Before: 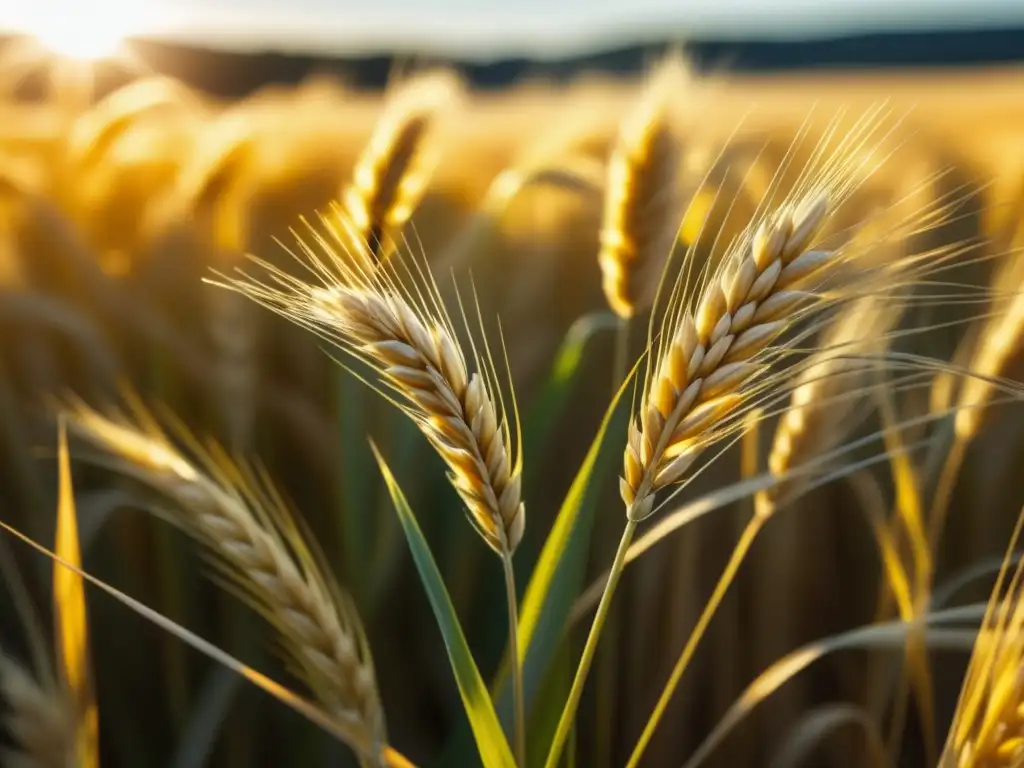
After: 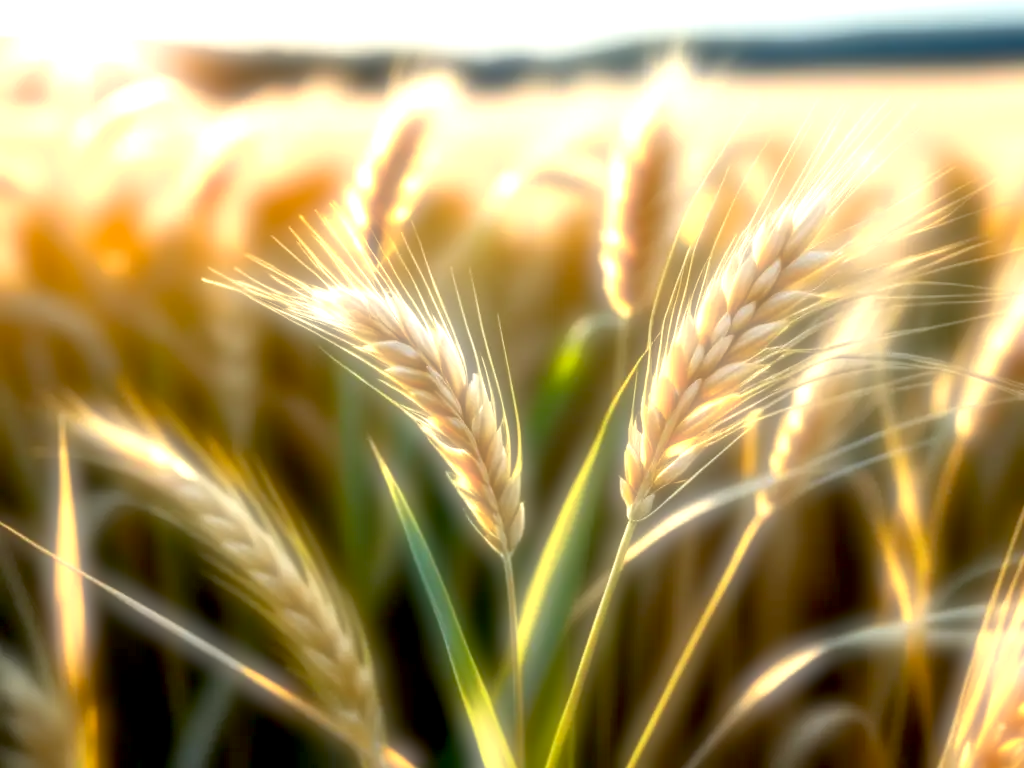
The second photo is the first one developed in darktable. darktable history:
exposure: black level correction 0.009, exposure 1.425 EV, compensate highlight preservation false
soften: on, module defaults
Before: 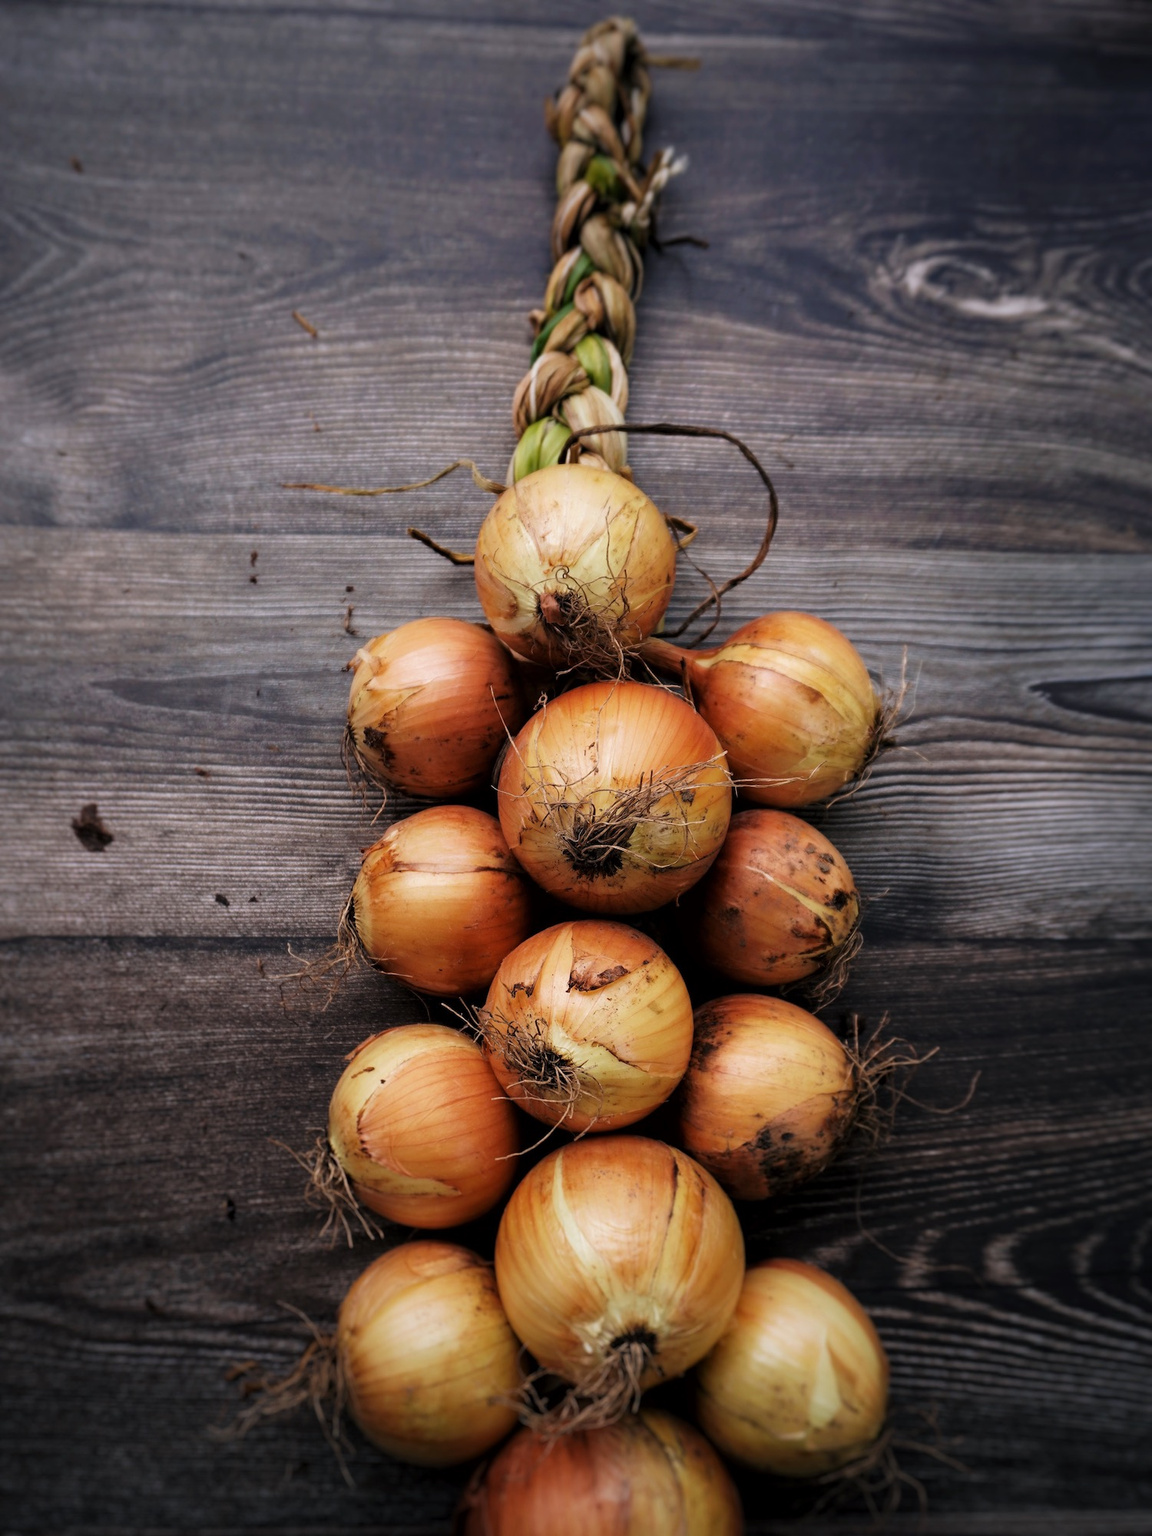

What the exercise asks: Rewrite all the records above with every "Before" swapped for "Original", keeping everything else unchanged and leaving out the pictures.

Task answer:
Original: 
After: 
The second photo is the first one developed in darktable. darktable history:
exposure: black level correction 0.009, exposure 1.425 EV, compensate highlight preservation false
soften: on, module defaults
Original: 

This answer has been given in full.